The wire fraud statute was patterned after the mail fraud statutes. United States v. Lemon, 941 F.2d 309, 316 (5th Cir. 1991); United States v. Castillo, 829 F.2d 1194, 1198 (1st Cir. 1987). Thus, the same principles apply in defining "scheme to defraud" for mail and wire fraud prosecutions. See Carpenter v. United States, 484 U.S. 19, 25 n. 6 (1987) ("The mail and wire fraud statutes share the same language in relevant part, and accordingly we apply the same analysis to both sets of offenses here."); United States v. Lemire, 720 F.2d 1327, 1334-35 n. 6 (D.C. Cir. 1983) ("The requisite elements of 'scheme to defraud' under the wire fraud statute [§ 1343] and the mail fraud statute [§ 1341], are identical.

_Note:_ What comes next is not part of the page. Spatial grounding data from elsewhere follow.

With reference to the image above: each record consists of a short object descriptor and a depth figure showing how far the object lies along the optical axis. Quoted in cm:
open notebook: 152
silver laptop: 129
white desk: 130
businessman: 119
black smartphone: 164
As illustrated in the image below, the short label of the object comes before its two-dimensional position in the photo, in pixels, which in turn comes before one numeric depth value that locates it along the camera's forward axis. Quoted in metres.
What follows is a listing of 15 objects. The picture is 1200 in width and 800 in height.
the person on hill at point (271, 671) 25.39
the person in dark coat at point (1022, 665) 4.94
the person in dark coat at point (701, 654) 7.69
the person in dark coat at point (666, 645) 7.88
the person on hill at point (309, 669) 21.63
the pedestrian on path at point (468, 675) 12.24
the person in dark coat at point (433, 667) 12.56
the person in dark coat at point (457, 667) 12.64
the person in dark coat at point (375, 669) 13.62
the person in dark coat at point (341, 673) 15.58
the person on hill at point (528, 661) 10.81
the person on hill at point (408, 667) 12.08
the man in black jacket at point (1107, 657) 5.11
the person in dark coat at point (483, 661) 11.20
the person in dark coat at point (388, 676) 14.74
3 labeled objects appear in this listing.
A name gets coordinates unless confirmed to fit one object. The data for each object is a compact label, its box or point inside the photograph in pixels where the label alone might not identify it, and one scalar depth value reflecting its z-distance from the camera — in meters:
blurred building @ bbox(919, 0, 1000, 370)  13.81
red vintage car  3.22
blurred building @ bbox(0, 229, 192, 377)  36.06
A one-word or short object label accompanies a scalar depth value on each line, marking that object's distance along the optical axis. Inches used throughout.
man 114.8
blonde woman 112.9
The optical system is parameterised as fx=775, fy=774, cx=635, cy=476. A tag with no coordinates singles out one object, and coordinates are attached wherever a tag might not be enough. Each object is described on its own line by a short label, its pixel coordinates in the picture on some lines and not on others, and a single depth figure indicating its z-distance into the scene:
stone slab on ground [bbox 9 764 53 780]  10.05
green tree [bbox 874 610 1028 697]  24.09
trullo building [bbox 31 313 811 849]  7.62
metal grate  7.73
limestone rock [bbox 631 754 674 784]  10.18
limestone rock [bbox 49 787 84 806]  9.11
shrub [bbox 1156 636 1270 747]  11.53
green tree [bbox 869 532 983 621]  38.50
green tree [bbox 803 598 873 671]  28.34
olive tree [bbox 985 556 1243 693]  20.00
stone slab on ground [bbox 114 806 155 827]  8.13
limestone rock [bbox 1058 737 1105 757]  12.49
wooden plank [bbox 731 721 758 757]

Thus, cases construing mail fraud apply to the wire fraud statute as well."), cert. denied, 467 U.S. 1226 (1984).

The mail fraud and wire fraud statutes do not define the terms "scheme" or "artifice" and the courts have traditionally been reluctant to offer definitions of either term except in the broadest and most general terms. Lemire, 720 F.2d at 1335 ("Congress did not define 'scheme or artifice to defraud' when it first coined that phrase, nor has it since. Instead that expression has taken on its present meaning from 111 years of case law.").

The fraudulent aspect of the scheme to defraud is to be measured by nontechnical standards and is not restricted by any common-law definition of false pretenses. "[T]he words 'to defraud' in the mail fraud statute have the 'common understanding' of '"wrongdoing one in his property rights by dishonest methods or schemes," and "usually signify the deprivation of something of value by trick, chicane, or overreaching."'" Carpenter, 484 U.S. at 27 (quoting McNally v. United States, 483 U.S. 350, 358 (1987) (quoting Hammerschmidt v. United States, 265 U.S. 182, 188 (1924))). "The concept of 'fraud' includes the act of embezzlement, which is '"the fraudulent appropriation to one's own use of the money or goods entrusted to one's own care by another."'" Id. (quoting Grin v. Shine, 187 U.S. 181, 189 (1902)).